Seek Out The Things That You Need
Everybody needs different things while they are grieving. Some people need a break from grieving and need to see their friends, to do normal things and talk about everyday trivial matters. Some people need to see counsellors to talk through all their feelings. You can and should seek out whatever you need. If you need to be away from your family so you can properly deal with the grief rather than it taking the backseat, that is fine. If you need to be around your family so you can lean on them or just for a sense of normalcy. That is also fine.

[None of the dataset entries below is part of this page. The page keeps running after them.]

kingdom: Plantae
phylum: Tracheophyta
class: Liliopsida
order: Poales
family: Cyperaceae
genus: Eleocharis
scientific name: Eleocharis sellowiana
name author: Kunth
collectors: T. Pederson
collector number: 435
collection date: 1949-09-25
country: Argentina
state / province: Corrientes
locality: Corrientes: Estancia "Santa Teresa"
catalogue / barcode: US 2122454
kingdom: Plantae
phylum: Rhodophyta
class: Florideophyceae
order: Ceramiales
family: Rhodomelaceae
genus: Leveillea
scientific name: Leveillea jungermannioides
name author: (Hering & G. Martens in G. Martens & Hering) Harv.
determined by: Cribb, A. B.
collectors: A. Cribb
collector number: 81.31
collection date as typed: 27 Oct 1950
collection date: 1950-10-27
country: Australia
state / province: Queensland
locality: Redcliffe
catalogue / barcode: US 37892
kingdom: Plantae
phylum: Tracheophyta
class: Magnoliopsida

Do not hesitate to seek out the things that make you feel happy while you are grieving. Many people will take up activities they used to share with their loved one or pick up a hobby that the loved one enjoyed. Fond memories are blessings, and you should seek them out when you are ready.
Be honest with the people in your life. Tell them where you are and what you need. If you need a day out doing normal things with no death talk, then tell them. Most people have lost a loved one and will be extremely understanding.
Know What Is Grief and What Is Not
Losing a loved one can make us take stock of our lives. The death of a parent who had certain hopes for your life may tempt you to explore the path they wished for you. And the untimely death of someone may lead to the contemplation of the brevity of life.
Before you uproot your life, you need to really explore this urge for new directions. The death of a loved one can inspire positive change in our lives, but you need to consider whether you always wanted this change or if your grief is taking the wheel.
Take a little extra time before making huge decisions while you are grieving. Examine whether you would make the decision differently if you were not grieving. Where possible, you may want to put the decision on hold for a month or two to ensure your decision is not being driven by raw emotions.